La « Théologie par les pieds » déplace les montagnes
Il y a un an, l’hommage à trois théologiens récemment disparus (Jean–François Grégoire, Thierry
Tilquin et Jean–Louis Undorf) avait été un tel succès que l’on s’était fixé rendez–vous pour une
deuxième édition de la « Théologie par les pieds ». Sous les auspices du Cefoc et d’Entraide et
Fraternité / Vivre Ensemble, avec Lumen Vitae, L’Appel et le Vicariat de la santé à Liège, cette
deuxième journée nourrissante et vivifiante s’est déroulée samedi 5 novembre au Collège Notre–
Dame de la Paix à Erpent. Un nouveau succès de foule avec 135 participants.
Mais qu’est–ce que la « théologie par les pieds » ? « Une théologie vécue comme une ouverture et un
décentrement, qui atteint les lieux où vivent des femmes et des hommes dont la voix est si atténuée
qu’on les nomme les ‘sans–voix’. »
La journée était consacrée aux peurs autour du titre provocant « Même pas peur…. Et si les peurs
ouvraient d’autres chemins ? » Guillaume Lohest, président des Équipes populaires (MOC), a présenté
les résultats d’une enquête montrant qu’une écrasante majorité de citoyens nourrissaient des peurs à
l’égard de trois grands sujets : le climat, l’emploi et les menaces sur la paix et la démocratie.
« La peur ne fonctionne pas, elle crée un choc mais crée surtout fuite et paralysie, alors que, à l’exemple
de ce que faisait Paul, il faut accompagner cette peur par le partage, la joie, la convivialité, la bonne
humeur », a témoigné Benoît Schoemaeker avec sa casquette d’accompagnateur de projets de
transition écologique pour Entraide et Fraternité / Action Vivre Ensemble. Deux autres témoignages
forts aussi sous l’angle « Que faire sur le terrain ? », celui d’Emmanuelle Thiry, médecin en soins
palliatifs à Namur, et de Patrick Van Laethem, directeur de l’AMO Color’Ados à Braine–l’Alleud. Tant
par rapport à des malades en soins palliatifs que par rapport à des jeunes victimes de décrochage et
de harcèlement, tous deux ont montré que seuls les gestes de fraternité créaient de l’espérance.

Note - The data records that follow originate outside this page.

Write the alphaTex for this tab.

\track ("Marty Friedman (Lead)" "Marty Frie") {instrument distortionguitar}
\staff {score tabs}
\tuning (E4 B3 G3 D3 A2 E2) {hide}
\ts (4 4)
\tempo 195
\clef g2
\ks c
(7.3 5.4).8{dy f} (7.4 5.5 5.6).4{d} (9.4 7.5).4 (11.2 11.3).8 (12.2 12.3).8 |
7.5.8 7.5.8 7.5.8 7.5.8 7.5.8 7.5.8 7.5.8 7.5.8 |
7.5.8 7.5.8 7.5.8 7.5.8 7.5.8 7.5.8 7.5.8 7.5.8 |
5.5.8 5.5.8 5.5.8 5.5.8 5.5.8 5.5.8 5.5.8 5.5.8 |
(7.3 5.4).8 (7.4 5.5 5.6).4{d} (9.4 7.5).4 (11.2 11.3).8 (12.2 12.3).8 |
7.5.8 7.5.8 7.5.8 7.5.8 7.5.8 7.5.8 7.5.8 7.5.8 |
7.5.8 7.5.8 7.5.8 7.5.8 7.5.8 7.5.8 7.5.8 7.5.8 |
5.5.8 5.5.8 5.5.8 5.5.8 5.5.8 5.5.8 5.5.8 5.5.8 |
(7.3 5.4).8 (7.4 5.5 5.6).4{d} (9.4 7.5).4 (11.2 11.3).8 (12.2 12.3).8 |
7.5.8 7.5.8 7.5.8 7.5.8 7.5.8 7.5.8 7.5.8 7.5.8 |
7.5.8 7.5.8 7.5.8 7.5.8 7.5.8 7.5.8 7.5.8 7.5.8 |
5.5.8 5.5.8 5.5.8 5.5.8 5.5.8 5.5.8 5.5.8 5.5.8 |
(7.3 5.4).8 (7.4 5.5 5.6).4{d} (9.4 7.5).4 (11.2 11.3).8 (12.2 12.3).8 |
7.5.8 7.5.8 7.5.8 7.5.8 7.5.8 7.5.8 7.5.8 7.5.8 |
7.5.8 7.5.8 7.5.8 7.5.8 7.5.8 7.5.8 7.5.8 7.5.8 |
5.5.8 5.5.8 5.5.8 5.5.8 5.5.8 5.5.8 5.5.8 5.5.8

Avant et après ces témoignages, le théologien dominicain Ignace Berten a offert quelques lectures
analogiques autour des peurs. Quand la vie déplace la pensée croyante (Cerf, 2021) n’est pas pour rien
le titre du dernier livre d’Ignace Berten. Invité à répondre aux questions nées du travail en ateliers, il a
fait le lien entre « vie » et « théologie » : « Pour Jésus, vivre le Royaume qu’il annonçait était cette
expression de liberté, soucieux, ici, maintenant, concrètement, dans les petites choses, de la dignité
dans une confiance radicale en Dieu, jusqu’à la limite ultime de l’incompréhension. Nous vivons aussi
dans l’incertitude que nous sommes appelés à assumer et traverser : que l’on parle du climat ou du
nucléaire, le pire n’est pas certain. Comment vivre dans cette perspective alarmante ? En osant croire
que des rebondissements imprévus sont possibles. Pour Jésus, il y a une façon de se situer dans le
présent que nous pouvons vivre avec d’autres. Je suis persuadé que c’est dans les communautés qu’on
pourra trouver une façon de traverser les peurs sans sombrer dans la paralysie ou l’indifférence. La
question est de savoir quelles sont les choses sur lesquelles nous avons prise et les lieux qui permettent
la vie. C’est seulement comme ça que l’on pourra assumer et traverser les peurs. »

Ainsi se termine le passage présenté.